Giochiamo per coltivare il sogno di tanti giovani che sperano un giorno di calcare palcoscenici professionistici e abbiamo il dovere di alimentare i loro ideali.

Giochiamo per l’attaccamento ai valori che lo sport porta con sé, in primis la salute che solo ora che ci viene meno capiamo non essere scontata.

Questa è la nostra nuova realtà, questi sono i motivi per cui faticosamente proseguiamo, queste sono le motivazioni che sosteniamo, questo è il valore dello sport!

Lungi da me lamentarmi, problemi, fatica e i rischi (quelli veri!) li affrontano e li corrono altri. Però è meglio spiegare dove sono le difficoltà nel condurre un lavoro professionale, dove le condizioni non sussistono per l’influenza di un qualcosa che è molto più grande di noi.

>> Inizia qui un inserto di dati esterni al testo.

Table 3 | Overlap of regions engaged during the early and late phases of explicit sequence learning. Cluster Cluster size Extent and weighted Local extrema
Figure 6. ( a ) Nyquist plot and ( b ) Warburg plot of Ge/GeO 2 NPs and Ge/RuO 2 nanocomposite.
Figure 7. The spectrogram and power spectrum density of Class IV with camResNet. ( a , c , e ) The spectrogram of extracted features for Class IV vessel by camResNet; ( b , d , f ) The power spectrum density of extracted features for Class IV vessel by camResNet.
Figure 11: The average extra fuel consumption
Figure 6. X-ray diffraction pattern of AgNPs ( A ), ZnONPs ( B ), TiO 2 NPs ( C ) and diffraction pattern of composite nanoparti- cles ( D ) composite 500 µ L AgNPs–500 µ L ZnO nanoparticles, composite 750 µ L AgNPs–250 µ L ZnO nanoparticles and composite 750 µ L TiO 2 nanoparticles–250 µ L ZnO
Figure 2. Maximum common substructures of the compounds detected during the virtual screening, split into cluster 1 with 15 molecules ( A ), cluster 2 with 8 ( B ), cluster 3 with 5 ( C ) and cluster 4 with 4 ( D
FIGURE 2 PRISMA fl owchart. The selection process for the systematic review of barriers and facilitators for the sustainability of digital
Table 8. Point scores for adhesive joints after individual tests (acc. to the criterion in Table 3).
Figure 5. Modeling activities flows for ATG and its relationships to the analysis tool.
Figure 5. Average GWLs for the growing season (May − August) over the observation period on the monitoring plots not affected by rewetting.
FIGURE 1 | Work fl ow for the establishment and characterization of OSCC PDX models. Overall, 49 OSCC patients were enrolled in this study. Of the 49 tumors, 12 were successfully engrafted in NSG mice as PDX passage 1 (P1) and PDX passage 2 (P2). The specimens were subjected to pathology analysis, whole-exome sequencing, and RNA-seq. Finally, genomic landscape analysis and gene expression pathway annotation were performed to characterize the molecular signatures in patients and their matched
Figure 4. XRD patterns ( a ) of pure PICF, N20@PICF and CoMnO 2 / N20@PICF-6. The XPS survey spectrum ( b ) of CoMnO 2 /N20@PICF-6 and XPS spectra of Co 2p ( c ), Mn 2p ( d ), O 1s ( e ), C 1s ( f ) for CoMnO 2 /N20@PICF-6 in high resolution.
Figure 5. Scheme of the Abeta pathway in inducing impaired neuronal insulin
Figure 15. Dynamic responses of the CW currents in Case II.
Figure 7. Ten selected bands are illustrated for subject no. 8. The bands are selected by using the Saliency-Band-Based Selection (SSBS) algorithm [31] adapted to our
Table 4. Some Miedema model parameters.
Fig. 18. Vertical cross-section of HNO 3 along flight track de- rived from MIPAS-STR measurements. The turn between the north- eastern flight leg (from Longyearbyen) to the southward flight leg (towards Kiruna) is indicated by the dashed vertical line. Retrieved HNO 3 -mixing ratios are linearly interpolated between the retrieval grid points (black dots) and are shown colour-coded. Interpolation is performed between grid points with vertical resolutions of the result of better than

Parlo con i miei studenti e spesso dico che l’allenamento è una scienza strutturata su solide basi ma che ha un che di artistico al suo interno. Oggi prevale drasticamente questo secondo aspetto!

Crisi dalla sua etimologia greca significa separare, cernere: non ha necessariamente un’accezione negativa.

La storia è composta da cicli che si ripetono e sappiamo che dopo le grandi crisi, seguono momenti di grande prosperità. 

La nostra specie di natura segue cicli. Così continuiamo a farlo attendendo con fiducia quello che è già stato in precedenza e che ci attende: il momento delle risalita. Speriamo presto.